Light In The Attic will be reissuing "Where's My Towel?/Industry Standard." It was done right after "Live At Raul's," which was a split LP -- us on one side and a really amazing band called The Dicks on the other. The guy that put it out did not really let us have much input, even though he said he would. When we would question something, he would say "Oh, that's just industry standard." Our friend David Bean knew we were not happy and said he wanted us to come record on his label (he was in a great band called The Judy's); that's how this record came about.
[Ed.'s note: Click here for a Light In The Attic mini-doc about the reissue, featuring some incredible archival footage and photos.)
What is on the horizon for Tim Kerr in 2013?
There is an art show Mar. 9 at my friend Libby's shop, Ranch-n-Roll, in Hollywood, Calif., with me, Chris [Pastras] and some of the Stereo crew and a bunch of our friends.

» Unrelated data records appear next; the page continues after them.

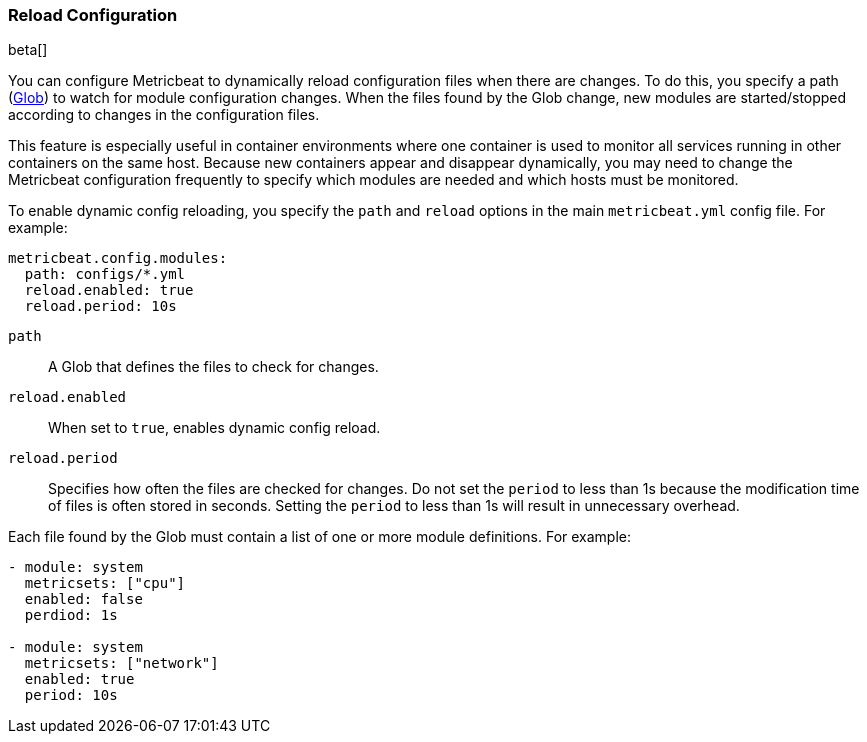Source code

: [[metricbeat-configuration-reloading]]
=== Reload Configuration

beta[]

You can configure Metricbeat to dynamically reload configuration files when
there are changes. To do this, you specify a path 
(https://golang.org/pkg/path/filepath/#Glob[Glob]) to watch for module
configuration changes. When the files found by the Glob change, new modules are
started/stopped according to changes in the configuration files.

This feature is especially useful in container environments where one container
is used to monitor all services running in other containers on the same host.
Because new containers appear and disappear dynamically, you may need to change
the Metricbeat configuration frequently to specify which modules are needed and
which hosts must be monitored. 

To enable dynamic config reloading, you specify the `path` and `reload` options
in the main `metricbeat.yml` config file. For example: 

[source,yaml]
------------------------------------------------------------------------------
metricbeat.config.modules:
  path: configs/*.yml
  reload.enabled: true
  reload.period: 10s
------------------------------------------------------------------------------

`path`:: A Glob that defines the files to check for changes. 
`reload.enabled`:: When set to `true`, enables dynamic config reload. 
`reload.period`:: Specifies how often the files are checked for changes. Do not
set the `period` to less than 1s because the modification time of files is often
stored in seconds. Setting the `period` to less than 1s will result in
unnecessary overhead.

Each file found by the Glob must contain a list of one or more module
definitions. For example: 

[source,yaml]
------------------------------------------------------------------------------
- module: system
  metricsets: ["cpu"]
  enabled: false
  perdiod: 1s

- module: system
  metricsets: ["network"]
  enabled: true
  period: 10s
------------------------------------------------------------------------------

It will coincide with Light In The Attic reissuing the Big Boys record "Where's My Towel?". They will be having giveaways at that show, including Conspiracy doing a Big Boys board. Most likely there will be an old-time session going on there as well (smile).
Monofonus will be putting out "Up Around The Sun," which is me and my friend Jerry [Hagins] playing acoustic guitar and banjo. My friend Rich Jacobs and I have done some music together as well, and hopefully that might come out at some point.
A friend is reissuing "Fun Fun Fun" on vinyl and there is a Big Boys tribute record that another friend is doing in Canada.
I am painting a bike for Jim Kish (Kish Fabrications) for a bike show, recording more Lee Bains music and helping out my friends at an amazing non-profit assisting kids that want to be creative, called [Project] L.O.O.P.